Problems and tasks:
A - In the Batman comments, reproduce word for word the part that opens with the words containing "Haha, his monologue" and closes with "effect you felt!".
B - List every character named in the Batman comment that opens with "Only 7.5 out of 10".
C - Summarize the Batman comments in two sentences.

Supplied passage:
'''

Only 7.5 out of 10?!?! Did you like it more or less than dark knight tho?👀 I liked it so much more as a batman adaption, ya know? Omg alfred and jim in this are def 10/10, also 10/10 Jim and Batman dynamics omg, best I've seen👏🏻
Ooof that part with alfred killed me😭
See that's like def in character for selina to say given her background tho, and also why she is almost always more anti-hero, like jason todd def would have agreed with her lol. But yes, she freaking KILLED it as Selena oh my goshhhh!
Haha, his monologue in the cell was honestly one of my fav parts, like especially in terms of acting, like the way he loses it is just *chefs kiss* in terms of character and acting! Or are you talking about when the joker is monologing and riddler is just pacing and whining? Lol. Oooh and that DEF was the intention with that specific song, it's so meant to be unsettling with juxtaposition, the evil like to take something that is meant to be pure and corrupt it , so I personally thought it was brilliant. Like it was 100% suppose to give the sickening effect you felt!

'''

Collected data
'''

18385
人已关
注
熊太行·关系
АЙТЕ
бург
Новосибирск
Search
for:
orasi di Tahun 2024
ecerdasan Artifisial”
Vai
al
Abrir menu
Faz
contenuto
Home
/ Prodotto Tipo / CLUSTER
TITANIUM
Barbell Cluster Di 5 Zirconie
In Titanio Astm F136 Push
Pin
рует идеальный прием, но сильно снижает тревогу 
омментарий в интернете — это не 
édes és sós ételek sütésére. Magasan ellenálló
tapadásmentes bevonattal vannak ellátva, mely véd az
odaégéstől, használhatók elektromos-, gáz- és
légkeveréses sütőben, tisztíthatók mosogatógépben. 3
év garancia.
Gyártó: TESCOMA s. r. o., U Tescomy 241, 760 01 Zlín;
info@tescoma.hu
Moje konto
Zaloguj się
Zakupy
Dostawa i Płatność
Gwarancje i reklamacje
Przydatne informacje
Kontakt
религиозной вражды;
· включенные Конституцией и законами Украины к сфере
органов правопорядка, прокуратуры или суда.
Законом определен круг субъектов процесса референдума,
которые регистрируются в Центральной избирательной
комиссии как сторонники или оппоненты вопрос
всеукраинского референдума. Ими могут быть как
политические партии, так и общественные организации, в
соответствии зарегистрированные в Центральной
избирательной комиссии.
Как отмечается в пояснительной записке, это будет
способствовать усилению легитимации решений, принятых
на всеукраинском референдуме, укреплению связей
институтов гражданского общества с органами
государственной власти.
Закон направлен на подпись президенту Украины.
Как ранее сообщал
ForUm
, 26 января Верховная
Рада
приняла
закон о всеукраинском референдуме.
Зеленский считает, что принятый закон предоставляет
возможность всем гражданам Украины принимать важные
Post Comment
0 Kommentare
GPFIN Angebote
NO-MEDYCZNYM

'''

Answers given:
A -
Haha, his monologue in the cell was honestly one of my fav parts, like especially in terms of acting, like the way he loses it is just *chefs kiss* in terms of character and acting! Or are you talking about when the joker is monologing and riddler is just pacing and whining? Lol. Oooh and that DEF was the intention with that specific song, it's so meant to be unsettling with juxtaposition, the evil like to take something that is meant to be pure and corrupt it , so I personally thought it was brilliant. Like it was 100% suppose to give the sickening effect you felt!

B - Alfred, Jim, Batman

C - One commenter preferred this film to The Dark Knight as a Batman adaptation and rated Alfred, Jim, and the Jim and Batman dynamics 10/10. Others say that Selina's view fits her background and that she was excellent in the role, praise the monologue in the cell, and argue that the song was meant to be unsettling.